Using Regression to Decide On the Hypothesis and Calculating the Coefficient of Determination
Question
A researcher wishes to understand how the university grade affects the wages that are earned by students taking the econometrics course at Brunel. In 2014 there were 97 students who passed the course. The researcher regressed their monthly wages in 2019 against their grade (where there are three dummies for grades A, B, and C), the age of the student, and their age-squared. The researcher estimated the following relationship (standard errors in parenthesis). Suppose the T SS = 35472 and the ESS = 9983.
Constant 1204 (208)
Grade A 815 (189)
Grade B 521 (174)
Grade C 206 (125)
Age 58 (22)
Age - squared 18 (8)
Explaining the dummy variable trap
(a) A critic argues that including a dummy of grade A, for grade B and grade C violates the dummy variable trap. Is the critic correct? Explain.
Yes, the critic is correct. The reason is that the Dummy variable trap is one of the crucial mistakes that machine learning engineers can make while they build their models. It affects the performance of the model and can lead to inefficiency in the model prediction. This means that one variable can be predicted from the others, making it difficult to interpret predicted coefficient variables in regression models. In other words, the individual effect of the dummy variables on the prediction model can not be interpreted well because of multicollinearity.
Marking significance levels
(b) Has the significance level been marked correctly in the table? Mark the significance level correctly in the table if this has not been done. [The answer must be written in the answer booklet].

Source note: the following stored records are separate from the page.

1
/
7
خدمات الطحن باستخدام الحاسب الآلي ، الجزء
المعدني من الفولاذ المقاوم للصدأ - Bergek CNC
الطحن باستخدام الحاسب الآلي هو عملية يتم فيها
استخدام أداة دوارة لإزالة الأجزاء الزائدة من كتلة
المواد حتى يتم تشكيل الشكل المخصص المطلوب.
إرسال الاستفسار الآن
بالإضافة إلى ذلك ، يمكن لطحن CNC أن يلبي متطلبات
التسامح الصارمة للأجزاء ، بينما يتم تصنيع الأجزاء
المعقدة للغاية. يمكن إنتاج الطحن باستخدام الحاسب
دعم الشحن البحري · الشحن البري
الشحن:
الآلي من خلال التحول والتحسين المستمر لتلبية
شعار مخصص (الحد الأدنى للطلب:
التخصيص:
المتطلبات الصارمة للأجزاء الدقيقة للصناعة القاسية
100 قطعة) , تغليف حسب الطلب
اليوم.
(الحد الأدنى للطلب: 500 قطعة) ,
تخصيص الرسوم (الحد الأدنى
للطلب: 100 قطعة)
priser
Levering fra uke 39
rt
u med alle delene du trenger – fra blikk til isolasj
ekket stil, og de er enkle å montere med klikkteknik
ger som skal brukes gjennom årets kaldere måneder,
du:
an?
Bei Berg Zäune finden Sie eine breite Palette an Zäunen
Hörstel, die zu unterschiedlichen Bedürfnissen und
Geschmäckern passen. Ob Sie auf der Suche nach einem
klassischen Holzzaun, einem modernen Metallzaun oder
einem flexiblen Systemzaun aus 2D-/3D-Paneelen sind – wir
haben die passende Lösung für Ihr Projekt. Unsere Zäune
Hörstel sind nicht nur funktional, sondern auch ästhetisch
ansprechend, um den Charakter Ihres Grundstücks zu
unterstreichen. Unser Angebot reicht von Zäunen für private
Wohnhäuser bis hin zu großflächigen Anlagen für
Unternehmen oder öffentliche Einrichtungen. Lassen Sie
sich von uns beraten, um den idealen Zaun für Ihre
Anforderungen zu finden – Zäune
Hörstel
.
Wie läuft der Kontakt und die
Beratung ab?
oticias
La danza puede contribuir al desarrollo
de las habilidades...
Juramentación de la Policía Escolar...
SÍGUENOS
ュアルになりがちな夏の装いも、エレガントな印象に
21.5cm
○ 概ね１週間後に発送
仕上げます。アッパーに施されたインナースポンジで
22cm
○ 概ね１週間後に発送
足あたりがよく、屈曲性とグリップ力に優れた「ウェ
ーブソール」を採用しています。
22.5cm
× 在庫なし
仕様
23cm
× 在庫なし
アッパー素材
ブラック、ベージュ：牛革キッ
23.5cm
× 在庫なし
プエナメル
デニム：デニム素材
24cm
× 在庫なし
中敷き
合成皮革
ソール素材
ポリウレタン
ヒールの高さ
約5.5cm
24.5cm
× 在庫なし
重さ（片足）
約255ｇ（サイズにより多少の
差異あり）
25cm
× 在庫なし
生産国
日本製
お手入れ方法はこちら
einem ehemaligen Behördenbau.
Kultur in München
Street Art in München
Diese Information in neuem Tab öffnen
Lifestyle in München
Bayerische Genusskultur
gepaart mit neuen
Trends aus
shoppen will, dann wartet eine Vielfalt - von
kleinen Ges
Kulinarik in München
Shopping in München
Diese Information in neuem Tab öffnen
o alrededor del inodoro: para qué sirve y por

| beta | Standard Error | T value | P-value | Sig/Not Sig | |
| Constant | 1204 | 208 | 5.788462 | 8.92108E-08 | Sig |
| Grade A | 815 | 189 | 4.312169 | 3.919E-05 | Sig |
| Grade B | 521 | 174 | 2.994253 | 0.003499021 | Sig |
| Grade C | 206 | 125 | 1.648 | 0.102621923 | Not Sig |
| Age | 58 | 22 | 2.636364 | 0.009773755 | Sig |
| Age Squared | 18 | 8 | 2.25 | 0.026732382 | Sig |
Making a decision on the hypothesis
(c) (i) Does the regression suggest that better grades raise wages? (Precisely explain what is being tested). (ii) Calculate the effect of being older by one year.
i. the regression suggests that better grades raise wages because the test is statistically significant as p < 0.05. Therefore, there is enough evidence to support the null hypothesis.
ii. the effect of being older by one year is given as
effect size = mean diff / standard error
=1/22=0.0454
An effect size of 0.05 is considered a small effect size. This means that if the difference of being older by one year is less than 0.05 standard deviations, the difference is negligible, even if it is statistically significant.
Calculating the coefficient of determination
(d) Calculate the R2 and test the overall significance of the model.
The coefficient of determination (R^2) is given as:
R^2=1-RSS/TSS
=1-9983/25472=0.7186
A coefficient of determination of 71.86% shows that 71.86% of the data fit the regression model. Hence, it is a good model.
Drawing a graph to represent the relationship
(e) Draw a graph to illustrate how the grade affects wages.
The graph above illustrates how grades (A, B, C) affect wages. The graph slopes downwards with Grade A having the largest impact followed by Grade B while Grade C has the least effect.